Excerpt provided ::
========
But I just saw him light up for a second.
And I just remember how
good that felt and how I have managed to hold on to that feeling for a very long time.
Like I said, it wasn't my fanzine. It was one I was helping with. And so I don't know if it
ever came out or not. But it was probably when I moved to New Jersey. And I was going to shows
in New York City. Every weekend, I would take the train into the city
and I'd go to the Coney Island High
or like the Knitting Factory or I don't remember.
There's a million places I would go.
Mostly the Coney Island High.
St. Mark's Place used to be this punk rock mecca.
And I've been there.
I went there a couple of years ago
and there's still some of the vibe there,
but a lot of the venues are gone
and it's been cleaned up.
========
Given records ::
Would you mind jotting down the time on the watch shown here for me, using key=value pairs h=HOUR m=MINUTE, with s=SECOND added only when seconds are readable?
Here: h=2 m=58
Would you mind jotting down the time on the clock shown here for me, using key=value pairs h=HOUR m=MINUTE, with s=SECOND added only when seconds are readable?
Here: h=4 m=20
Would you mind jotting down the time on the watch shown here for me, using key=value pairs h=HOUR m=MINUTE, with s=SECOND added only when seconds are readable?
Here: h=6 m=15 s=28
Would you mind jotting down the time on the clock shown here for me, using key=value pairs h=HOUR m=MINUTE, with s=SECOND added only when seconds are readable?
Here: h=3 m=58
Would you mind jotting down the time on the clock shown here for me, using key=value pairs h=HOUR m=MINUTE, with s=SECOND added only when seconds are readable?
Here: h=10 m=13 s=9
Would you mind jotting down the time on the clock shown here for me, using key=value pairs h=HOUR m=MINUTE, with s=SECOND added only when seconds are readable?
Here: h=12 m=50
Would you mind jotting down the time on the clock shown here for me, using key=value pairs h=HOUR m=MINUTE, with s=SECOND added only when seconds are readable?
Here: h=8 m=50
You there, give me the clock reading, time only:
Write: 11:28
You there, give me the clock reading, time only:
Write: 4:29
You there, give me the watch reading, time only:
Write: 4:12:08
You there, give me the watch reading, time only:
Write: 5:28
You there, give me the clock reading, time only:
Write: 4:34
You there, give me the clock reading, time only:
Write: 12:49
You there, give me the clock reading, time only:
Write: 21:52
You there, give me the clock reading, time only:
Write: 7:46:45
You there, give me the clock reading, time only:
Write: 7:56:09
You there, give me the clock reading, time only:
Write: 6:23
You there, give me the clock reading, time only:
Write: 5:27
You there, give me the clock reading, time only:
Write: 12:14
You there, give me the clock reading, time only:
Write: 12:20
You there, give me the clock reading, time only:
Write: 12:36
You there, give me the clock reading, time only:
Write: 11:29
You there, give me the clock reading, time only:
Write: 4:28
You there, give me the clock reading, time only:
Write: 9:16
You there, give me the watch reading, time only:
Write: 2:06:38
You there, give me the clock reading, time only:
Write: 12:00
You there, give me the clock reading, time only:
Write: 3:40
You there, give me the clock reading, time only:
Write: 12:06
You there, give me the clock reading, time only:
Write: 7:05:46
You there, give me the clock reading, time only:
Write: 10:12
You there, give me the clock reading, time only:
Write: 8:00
========
Can you repeat word for word the part of the excerpt about punk shows that opens with the words containing "And I just remember" and closes with "Coney Island High."? The entries stand apart from the excerpt about punk shows.

Answer to this exercise ::
And I just remember how
good that felt and how I have managed to hold on to that feeling for a very long time.
Like I said, it wasn't my fanzine. It was one I was helping with. And so I don't know if it
ever came out or not. But it was probably when I moved to New Jersey. And I was going to shows
in New York City. Every weekend, I would take the train into the city
and I'd go to the Coney Island High
or like the Knitting Factory or I don't remember.
There's a million places I would go.
Mostly the Coney Island High.